Thursday, July 15, 2010

What Would a South Sudan Unilateral Declaration of Independence Trigger, with US Dissing Silent UN? "Total War"

UNITED NATIONS, July 14 -- Less then six months from what is supposed to a referendum on the separation of South Sudan from the rest of Africa's largest country, the UN and others seem under-prepared.

On July 13, Inner City Press asked the UN to respond to reports that Japan won't give helicopters for the UN Mission in Sudan, saying that “the support isn't there.”

Inner City Press also asked about the renewed fighting in Darfur between the government and the Justice and Equality Movement rebels: could the UN confirm it, had it visited the areas or protected civilians?

On the latter, the UN could not initially say anything about this fighting in an area it has a $1 billion peacekeeping mission. Later in the day the UN issued a statement in response, that it was “aware of the reports” and would be doing to see. On the helicopter problem, almost nothing was said.

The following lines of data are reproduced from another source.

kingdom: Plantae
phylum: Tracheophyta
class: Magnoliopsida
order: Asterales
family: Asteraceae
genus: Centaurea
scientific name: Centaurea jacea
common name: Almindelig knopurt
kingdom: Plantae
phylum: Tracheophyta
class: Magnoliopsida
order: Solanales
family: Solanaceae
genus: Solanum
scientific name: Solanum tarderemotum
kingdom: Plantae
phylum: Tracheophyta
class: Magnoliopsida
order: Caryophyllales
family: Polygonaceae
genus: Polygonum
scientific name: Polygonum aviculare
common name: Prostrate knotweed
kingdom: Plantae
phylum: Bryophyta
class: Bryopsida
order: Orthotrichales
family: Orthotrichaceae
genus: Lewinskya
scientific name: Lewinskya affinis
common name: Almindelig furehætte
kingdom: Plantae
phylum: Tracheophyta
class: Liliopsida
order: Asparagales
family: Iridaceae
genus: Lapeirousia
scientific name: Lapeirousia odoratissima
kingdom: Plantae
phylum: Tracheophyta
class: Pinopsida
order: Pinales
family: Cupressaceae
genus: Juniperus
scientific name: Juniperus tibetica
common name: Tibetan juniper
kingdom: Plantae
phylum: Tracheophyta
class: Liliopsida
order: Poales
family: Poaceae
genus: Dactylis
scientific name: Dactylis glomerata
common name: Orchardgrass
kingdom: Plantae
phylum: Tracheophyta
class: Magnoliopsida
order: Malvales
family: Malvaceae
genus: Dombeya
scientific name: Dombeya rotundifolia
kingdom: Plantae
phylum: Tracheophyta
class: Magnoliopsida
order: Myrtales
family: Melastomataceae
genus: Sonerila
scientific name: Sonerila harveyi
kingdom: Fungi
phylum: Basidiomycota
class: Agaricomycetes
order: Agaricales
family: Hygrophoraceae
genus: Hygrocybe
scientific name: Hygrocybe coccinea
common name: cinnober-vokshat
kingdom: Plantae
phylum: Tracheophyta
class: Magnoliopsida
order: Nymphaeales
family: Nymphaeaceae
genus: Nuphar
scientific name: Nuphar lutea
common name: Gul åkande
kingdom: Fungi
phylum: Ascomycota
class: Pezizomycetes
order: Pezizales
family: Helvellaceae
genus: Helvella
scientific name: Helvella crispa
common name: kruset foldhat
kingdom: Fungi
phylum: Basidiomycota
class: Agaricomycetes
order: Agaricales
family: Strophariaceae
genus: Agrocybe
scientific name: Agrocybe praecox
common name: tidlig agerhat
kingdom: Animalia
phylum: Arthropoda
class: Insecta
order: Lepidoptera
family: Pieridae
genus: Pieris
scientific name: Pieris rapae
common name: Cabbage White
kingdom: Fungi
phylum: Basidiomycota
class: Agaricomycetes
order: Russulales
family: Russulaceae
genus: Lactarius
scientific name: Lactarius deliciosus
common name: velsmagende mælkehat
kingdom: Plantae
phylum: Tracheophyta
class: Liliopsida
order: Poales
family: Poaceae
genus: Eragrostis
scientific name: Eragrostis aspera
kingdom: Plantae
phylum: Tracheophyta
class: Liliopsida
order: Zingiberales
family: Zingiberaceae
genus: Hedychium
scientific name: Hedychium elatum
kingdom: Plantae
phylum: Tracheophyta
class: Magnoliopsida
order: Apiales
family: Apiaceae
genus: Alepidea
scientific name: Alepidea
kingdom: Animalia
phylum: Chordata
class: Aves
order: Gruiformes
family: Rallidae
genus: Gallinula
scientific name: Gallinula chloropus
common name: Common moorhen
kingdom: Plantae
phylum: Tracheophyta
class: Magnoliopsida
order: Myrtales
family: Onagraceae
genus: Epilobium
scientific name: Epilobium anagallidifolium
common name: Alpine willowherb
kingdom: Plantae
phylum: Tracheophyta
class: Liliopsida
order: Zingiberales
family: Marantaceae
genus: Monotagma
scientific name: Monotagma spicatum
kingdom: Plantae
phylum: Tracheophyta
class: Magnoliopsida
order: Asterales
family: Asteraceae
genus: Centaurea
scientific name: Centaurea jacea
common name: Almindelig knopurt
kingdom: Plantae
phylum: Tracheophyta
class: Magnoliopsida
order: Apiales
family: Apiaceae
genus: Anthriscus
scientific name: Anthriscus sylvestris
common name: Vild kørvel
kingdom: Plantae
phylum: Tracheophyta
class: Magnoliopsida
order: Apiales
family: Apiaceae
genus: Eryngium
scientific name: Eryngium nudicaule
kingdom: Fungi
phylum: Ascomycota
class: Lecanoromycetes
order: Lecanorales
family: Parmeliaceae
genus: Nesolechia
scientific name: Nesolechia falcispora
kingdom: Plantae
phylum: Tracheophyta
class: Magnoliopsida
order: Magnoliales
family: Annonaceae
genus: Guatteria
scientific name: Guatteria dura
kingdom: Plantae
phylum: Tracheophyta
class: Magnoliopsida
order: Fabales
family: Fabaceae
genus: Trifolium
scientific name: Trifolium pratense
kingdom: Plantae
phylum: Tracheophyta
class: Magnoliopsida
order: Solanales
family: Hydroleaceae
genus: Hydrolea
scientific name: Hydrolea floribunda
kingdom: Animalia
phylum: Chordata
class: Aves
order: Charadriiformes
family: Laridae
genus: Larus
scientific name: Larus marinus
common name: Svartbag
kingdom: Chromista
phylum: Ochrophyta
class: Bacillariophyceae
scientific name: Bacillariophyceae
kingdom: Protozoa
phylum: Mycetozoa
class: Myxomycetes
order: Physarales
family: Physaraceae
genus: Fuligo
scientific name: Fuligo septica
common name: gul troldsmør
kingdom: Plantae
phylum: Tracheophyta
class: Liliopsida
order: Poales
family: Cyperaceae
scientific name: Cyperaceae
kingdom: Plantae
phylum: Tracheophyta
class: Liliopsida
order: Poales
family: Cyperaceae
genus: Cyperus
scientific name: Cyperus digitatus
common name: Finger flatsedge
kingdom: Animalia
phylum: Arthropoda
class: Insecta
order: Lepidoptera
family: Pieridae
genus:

The senior military and peacekeeping diplomat of a major African country approached Inner City Press later on July 13 in the UN's new North Lawn building and asked: “what if South Sudan makes a Unilateral Declaration of Independence?”

This last, some times under the acronym UDI, hearkens to Kosovo, which unilaterally declared independence from Serbia and was immediately recognized by the United States, most but not all European Union countries, and now some 69 of the UN's 192 member states.

There, grenades have been thrown, an International Court of Justice case is pending, the UN is in stasis.

In South Sudan, the diplomat continued, it would be much worse. “Total war,” he called it. Are the UN and member states, the Guarantors referred to in a study out today, prepared or preparing for that?

Inner City Press put the question in writing to the US Mission to the UN on July 13, nearly positive it would not be answered. Earlier this month, when Inner City Press asked the US Mission why Scott Gration had not attended a meeting including his Russian, Chinese and EU counterparts in Darfur on July 4, the Mission declined to answer, referring the question to Gration's staffer Marie Nelson, who after three telephone requests also did not answer.

Another UN diplomat offered this answer: Sudan is “so important to the US that the US refuses to work with, through or under the UN.” If true, and pending answers from the Obama administration's State Department, what would this mean for the short and long term future of South Sudan?